## YOUR TASKS
A: In the New Deal review below, condense the paragraph beginning "With another U.S. presidential election" into a short bulleted list that keeps its main facts.
B: Using the New Deal review below, state whether each statement agrees with it, answering yes or no and quoting the deciding words: (i) The review expects only Democratic candidates to invoke Roosevelt's name. (ii) Time Magazine named Roosevelt one of the greatest men of the century. (iii) The review appeared in Volume 2, Number 4 of The Quarterly Journal of Austrian Economics.

## SELECTED EXTRACT
★ ★ ★ ★
Review 5: The Political Economy of the New Deal
by Jim F. Couch and William F. Shughart
North Greenville College,
The Quarterly Journal of Austrian Economics, Volume 2, Number 4 (Winter 1999)
With another U.S. presidential election nearly upon us, it is almost certain that Democratic party candidates (and some Republicans) will evoke the name of
Franklin Delano Roosevelt, the president whose administration gave America the New Deal, which historians and all-too-many economists believe was an
appropriate response to the Great Depression. Since Time Magazine named FDR as one of the greatest men of the century, we shall once again hear how
Roosevelt and his “New Deal” lifted the country from the depths of depression and once again gave us hope – and the kind of government that could
respond to whatever crisis would ail our body politic.
★ ★ ★ ★
## PROVIDED RECORDS
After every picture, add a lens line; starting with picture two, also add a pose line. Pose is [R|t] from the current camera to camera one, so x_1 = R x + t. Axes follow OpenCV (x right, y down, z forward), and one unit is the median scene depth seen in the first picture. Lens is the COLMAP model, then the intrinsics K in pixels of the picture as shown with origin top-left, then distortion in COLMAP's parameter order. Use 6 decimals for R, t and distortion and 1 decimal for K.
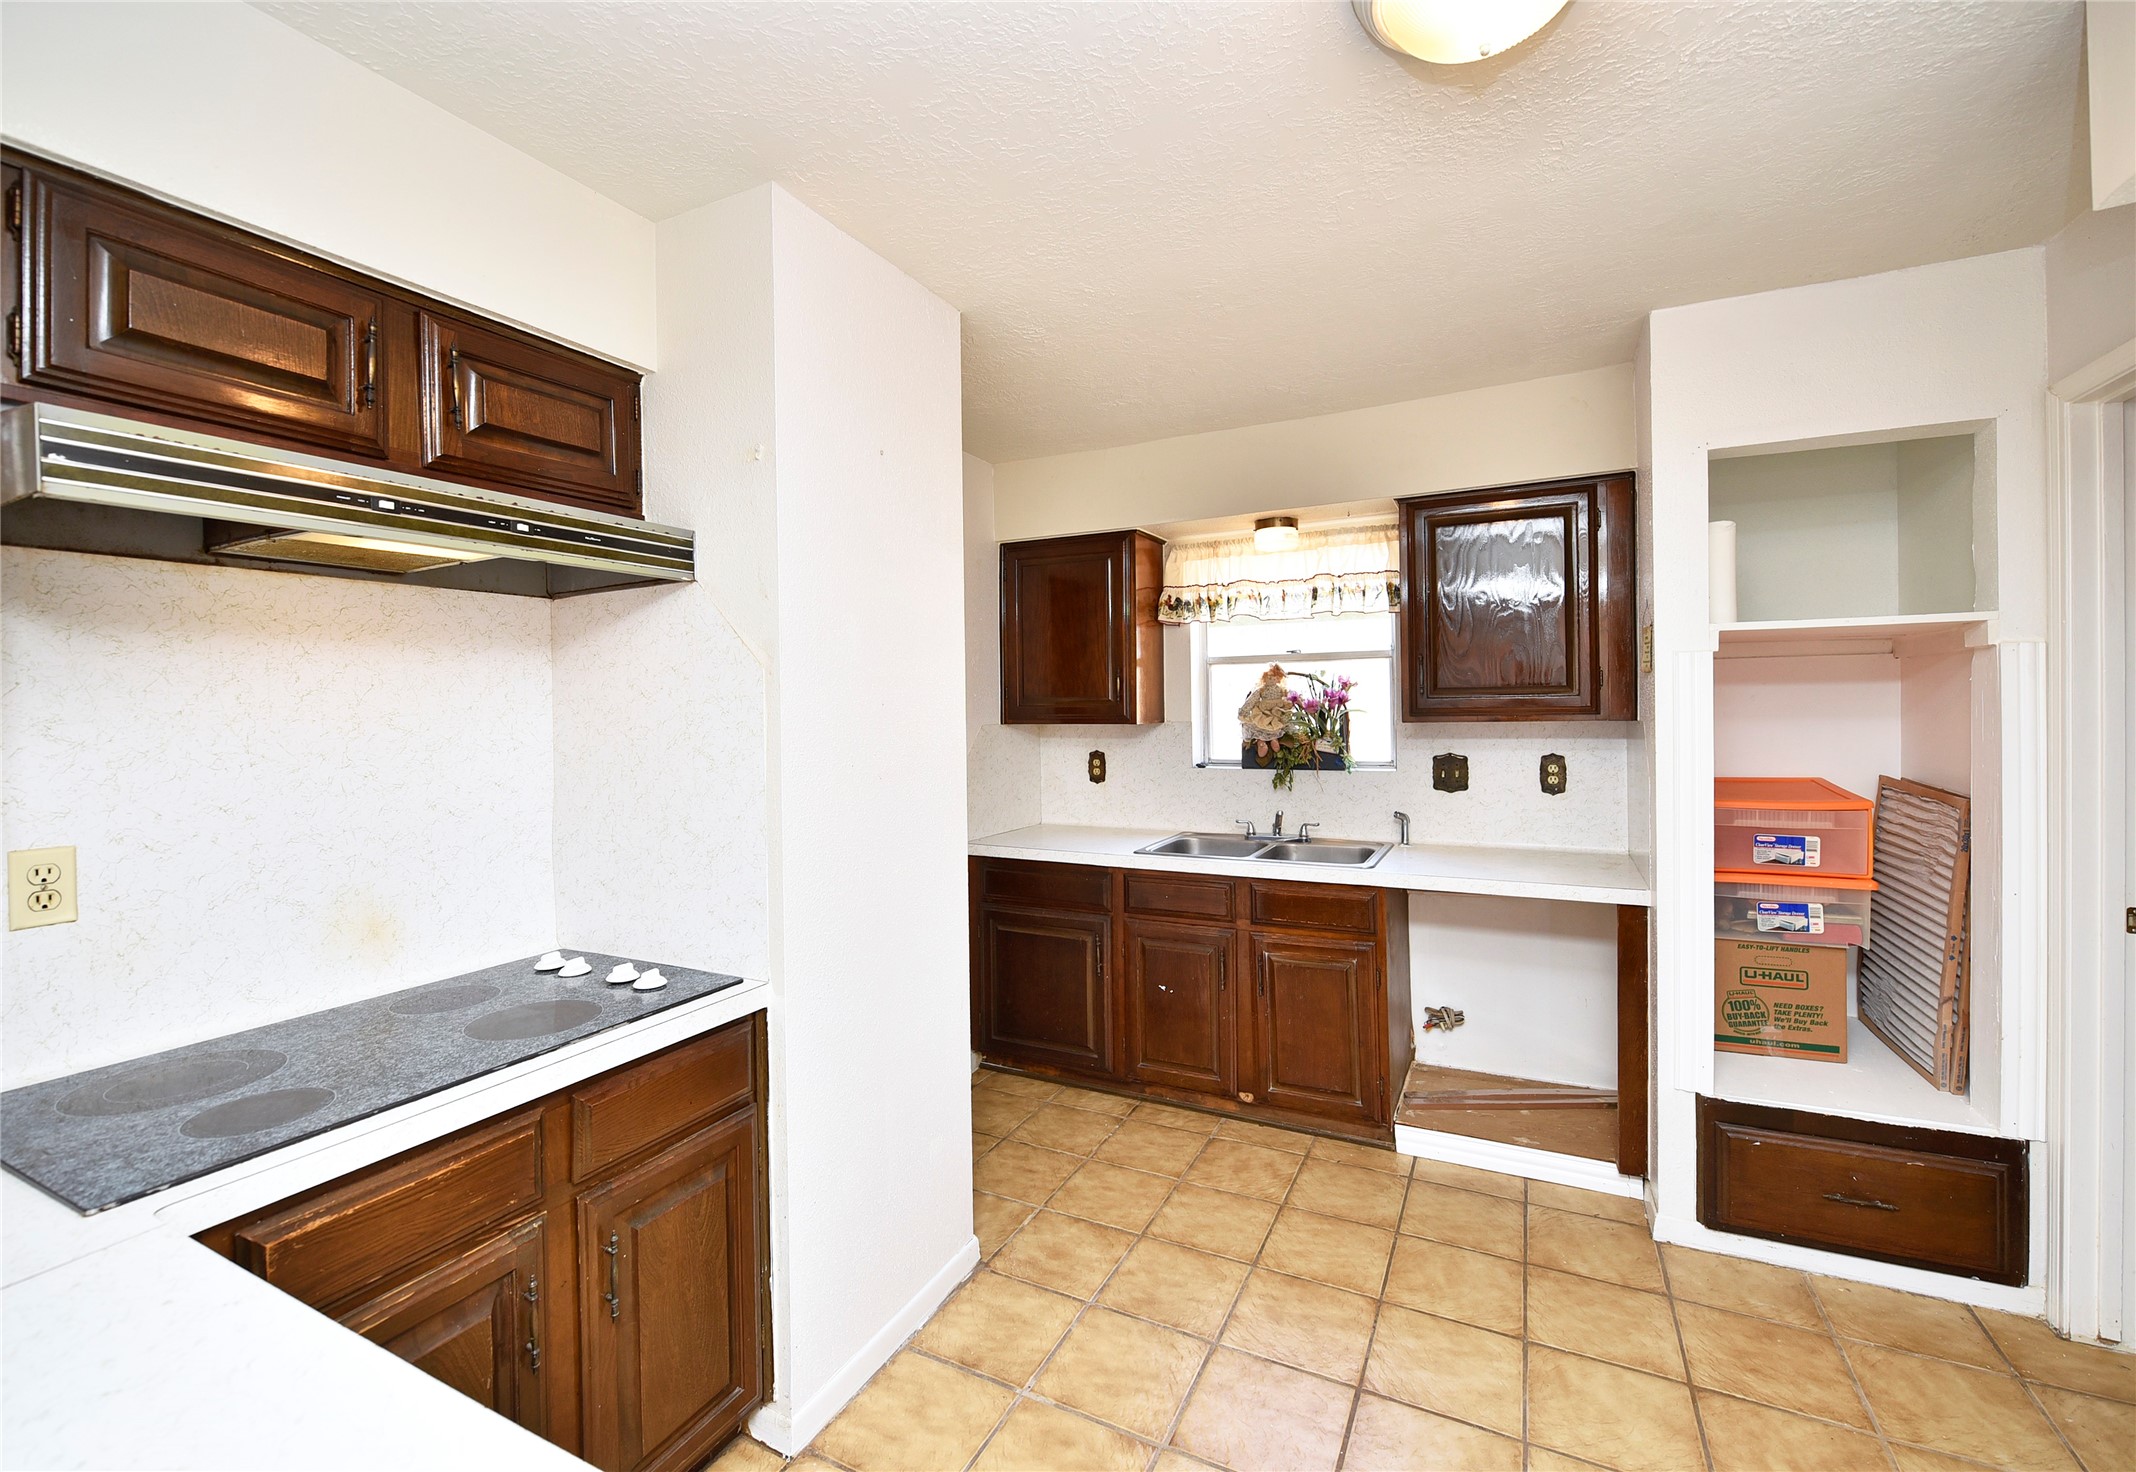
lens RADIAL K [[887.3, 0, 1063.3], [0, 887.3, 714.4], [0, 0, 1]] dist [-0.005037, -0.000422]
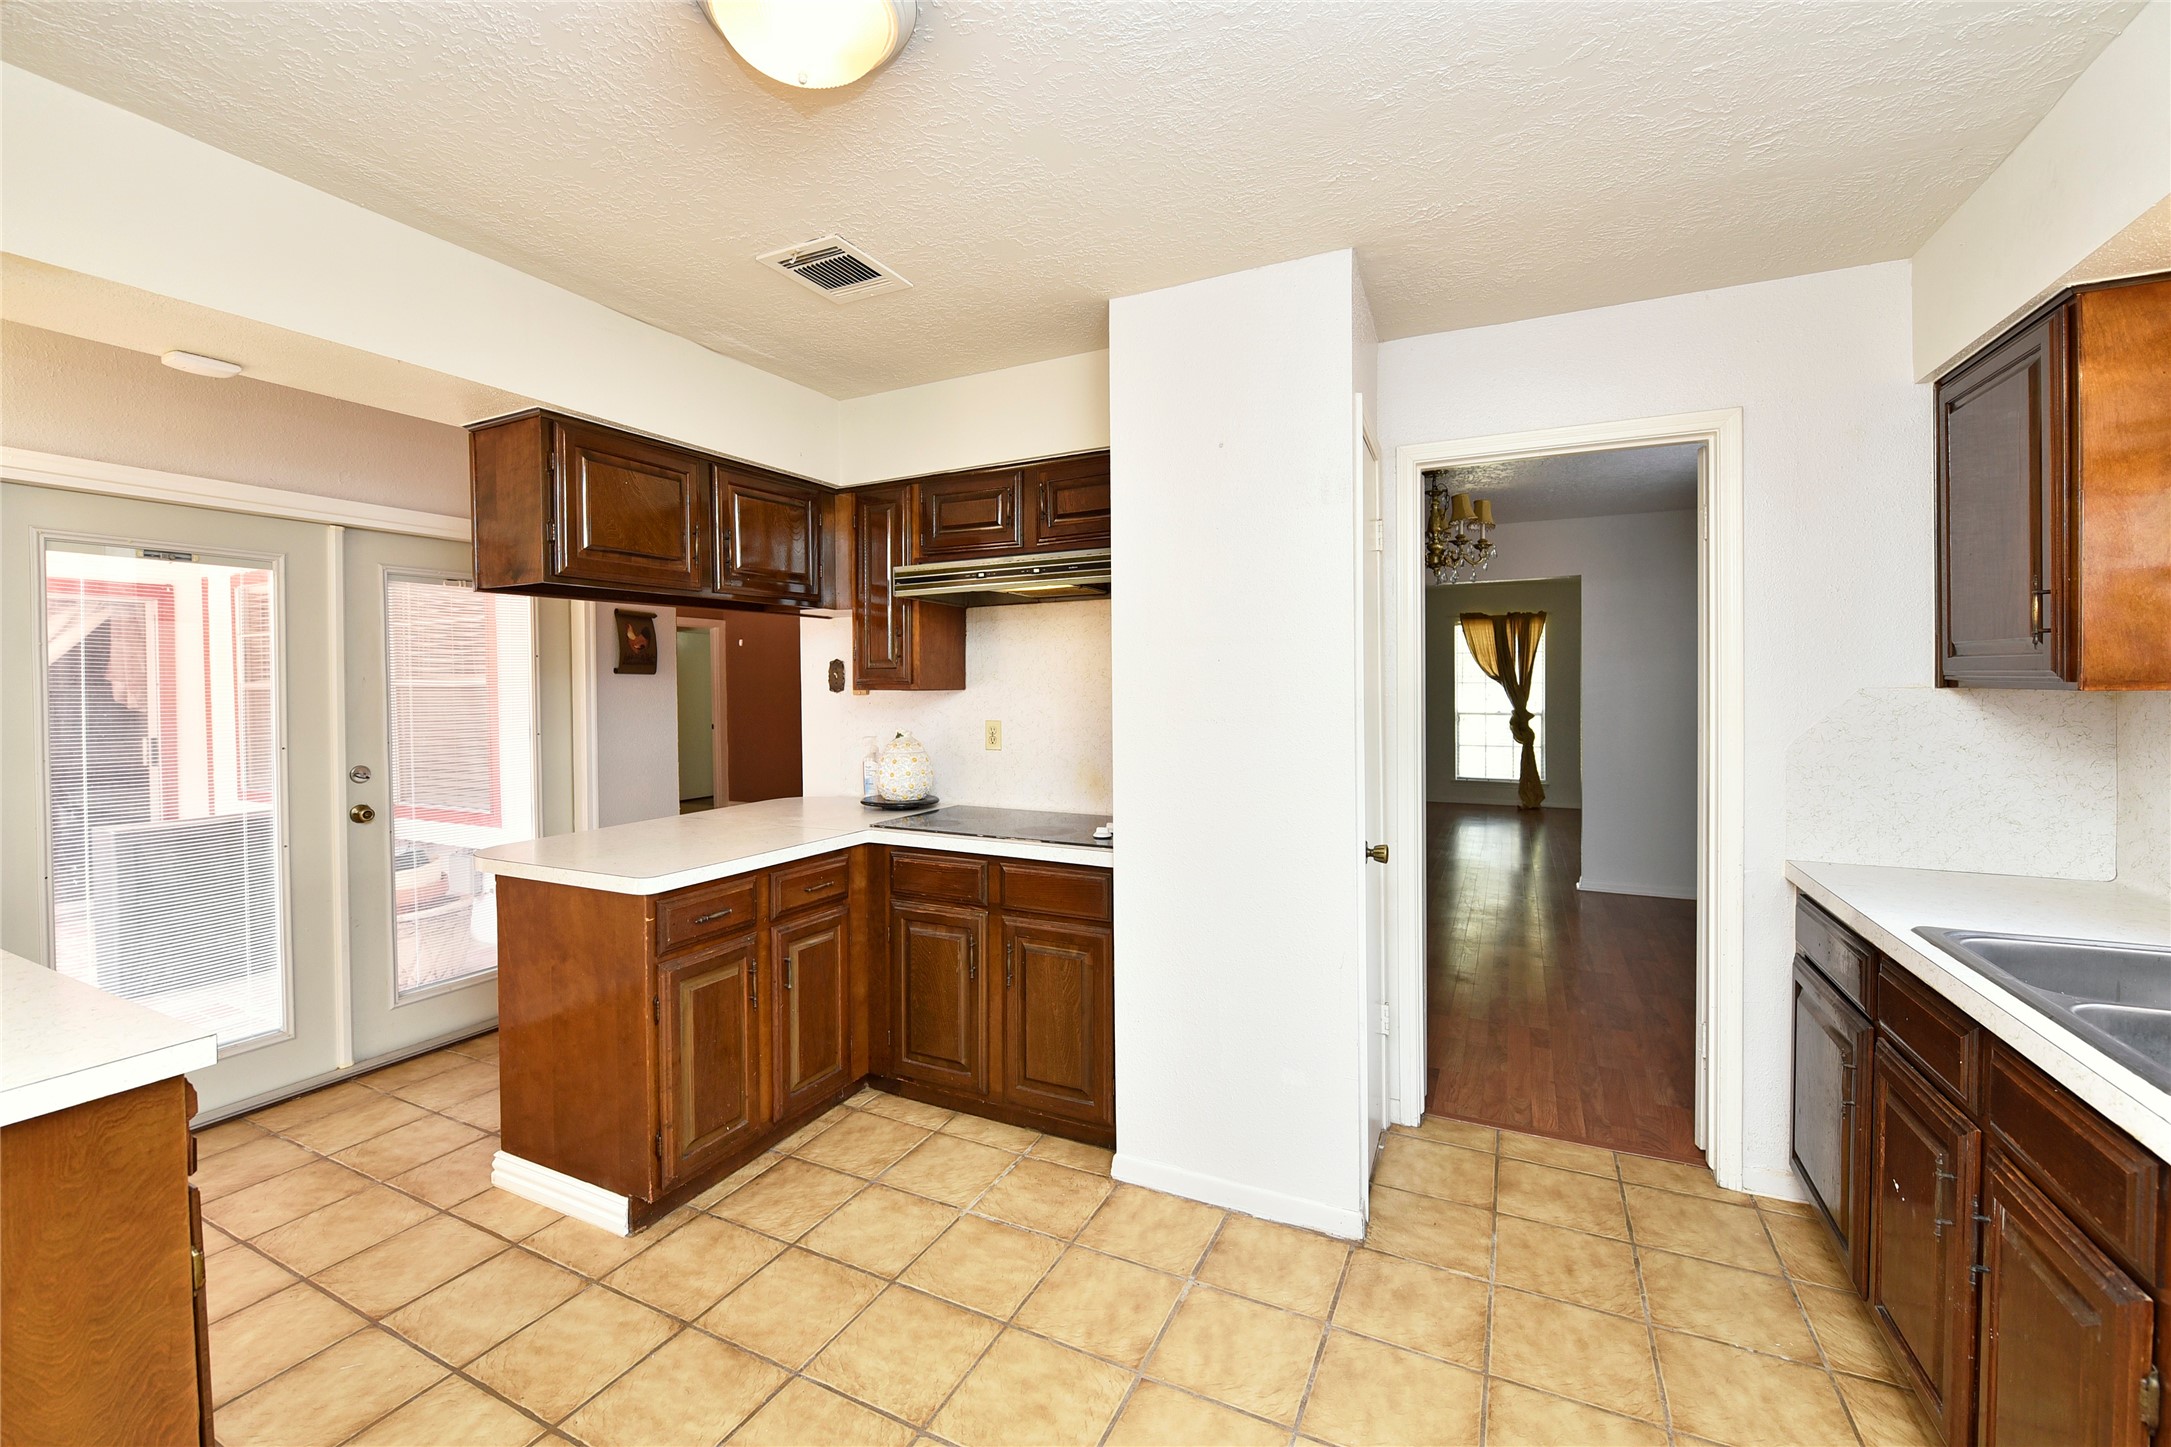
lens RADIAL K [[889.0, 0, 1076.2], [0, 889.0, 701.7], [0, 0, 1]] dist [-0.003194, -0.000493]
pose [[0.019986, 0.030053, -0.999348, 1.108162], [-0.005017, 0.999539, 0.029959, 0.011378], [0.999788, 0.004415, 0.020127, 0.886412]]
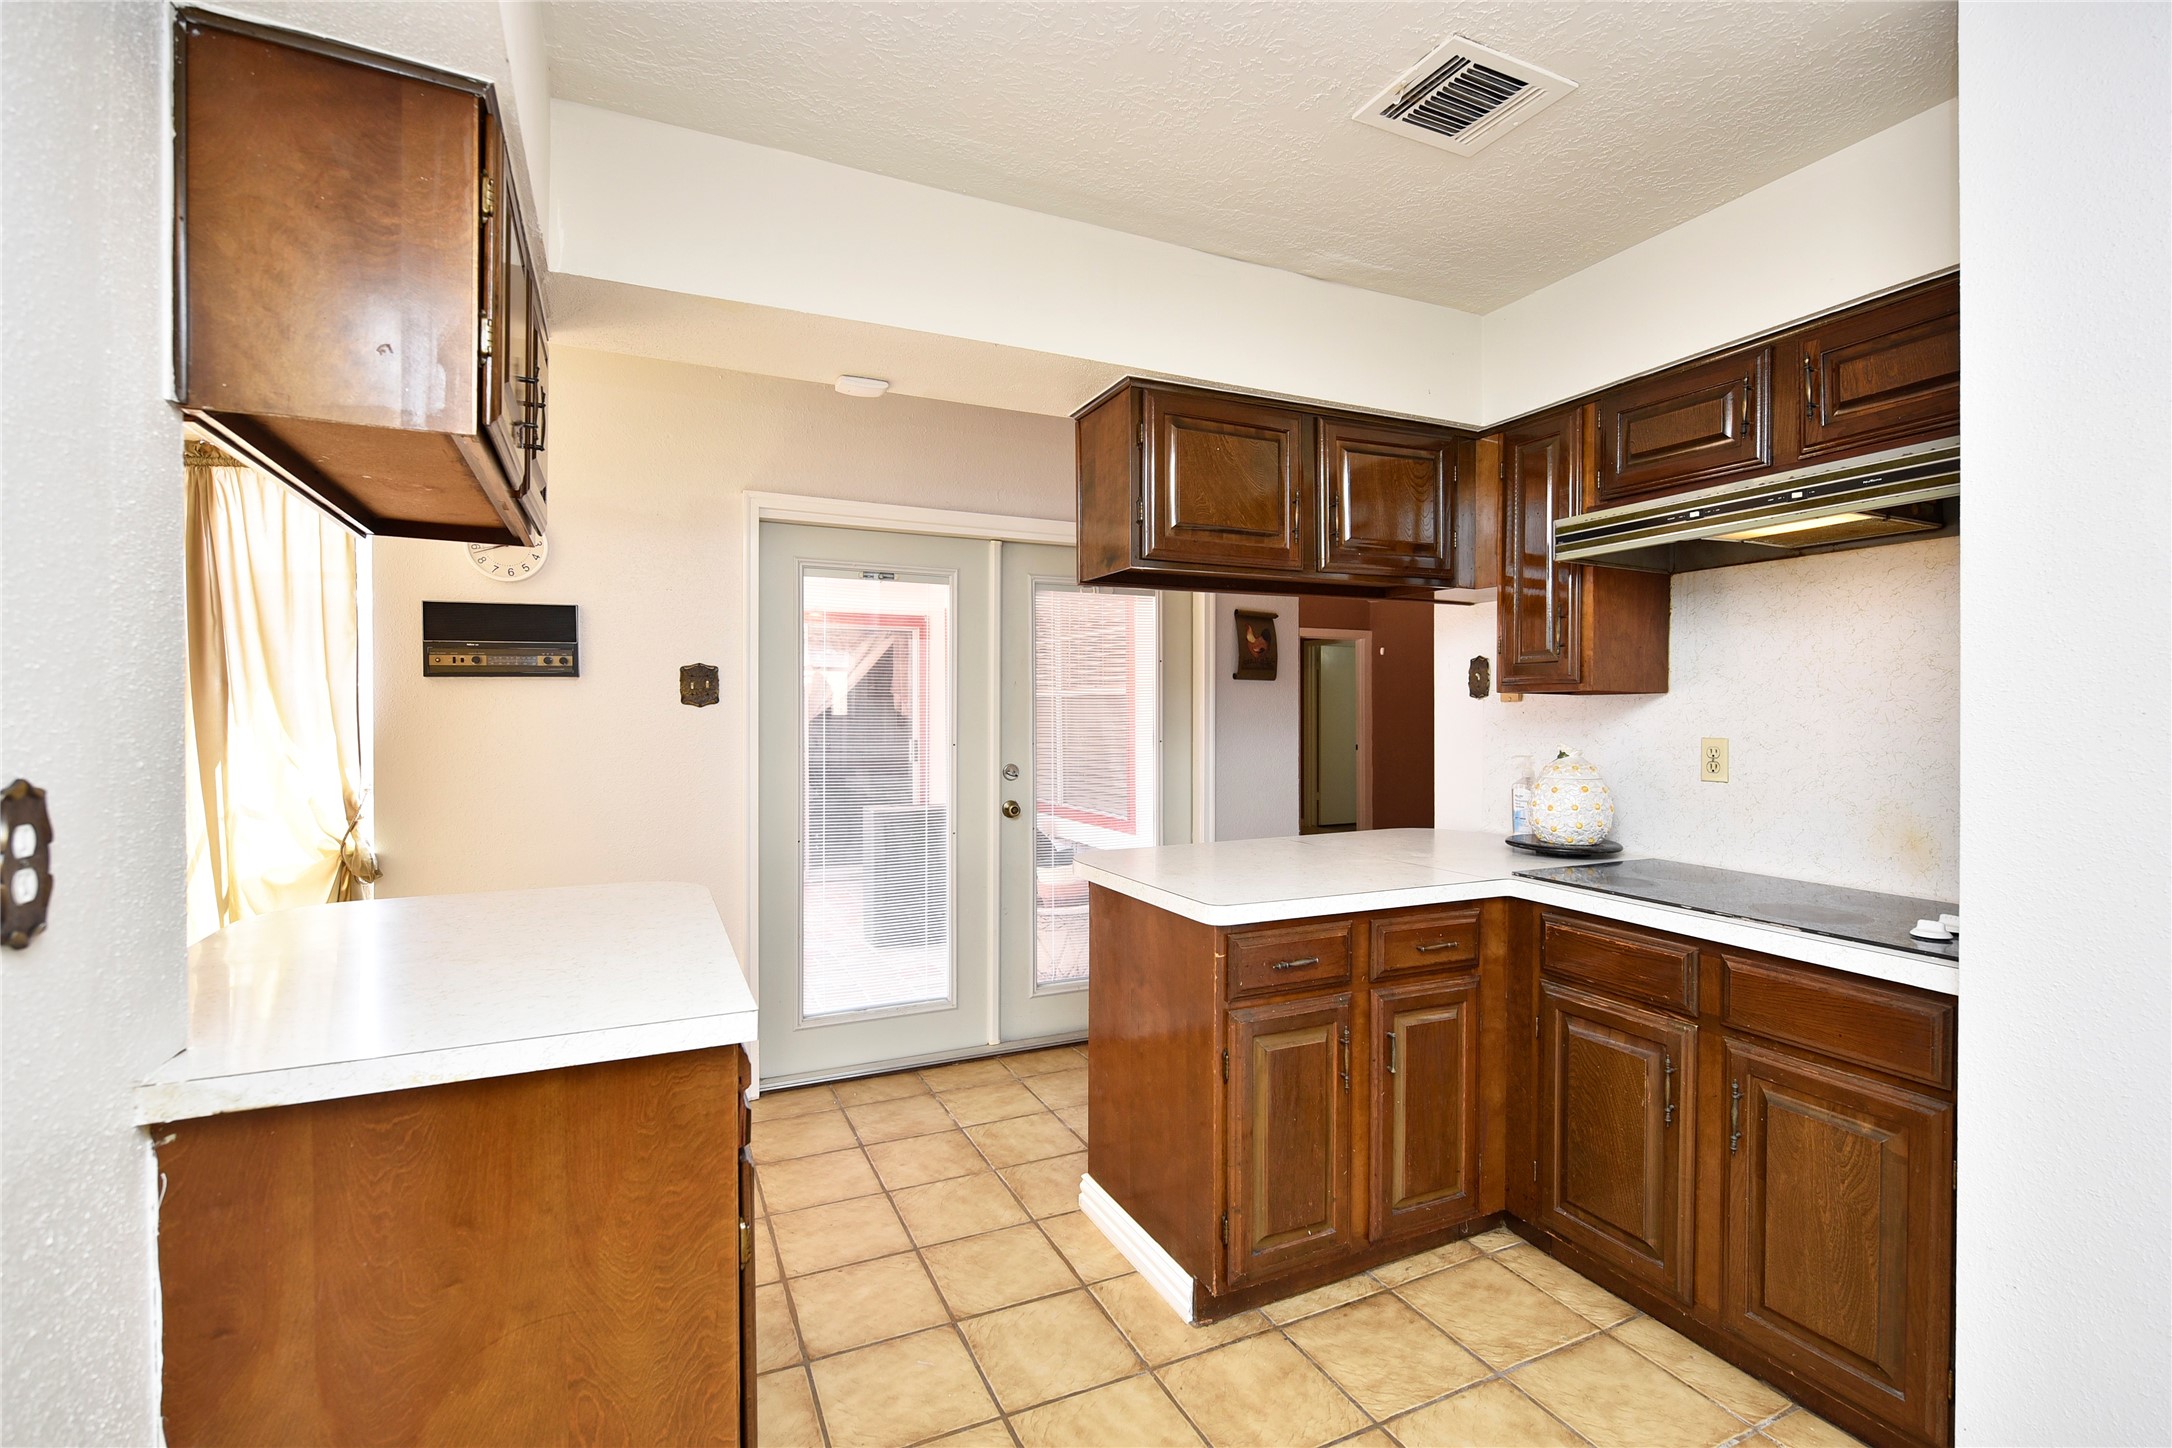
lens RADIAL K [[979.7, 0, 1080.7], [0, 979.7, 716.3], [0, 0, 1]] dist [-0.000985, -0.001195]
pose [[-0.608247, 0.017327, -0.793559, 0.868947], [-0.002416, 0.999717, 0.023679, 0.048855], [0.793744, 0.016320, -0.608033, 0.879408]]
★ ★ ★ ★
## ANSWERS TO THE TASKS
A:
- With a U.S. presidential election approaching, Democratic candidates (and some Republicans) will almost certainly invoke Franklin Delano Roosevelt.
- Roosevelt's administration produced the New Deal, which historians and many economists consider an appropriate response to the Great Depression.
- Because Time Magazine named FDR one of the century's greatest men, the claim will again be heard that Roosevelt and the New Deal lifted the country out of the Depression, restored hope, and gave it a government able to respond to any crisis.

B:
(i) No: "(and some Republicans)"
(ii) Yes: "Time Magazine named FDR as one of the greatest men of the century"
(iii) Yes: "Volume 2, Number 4 (Winter 1999)"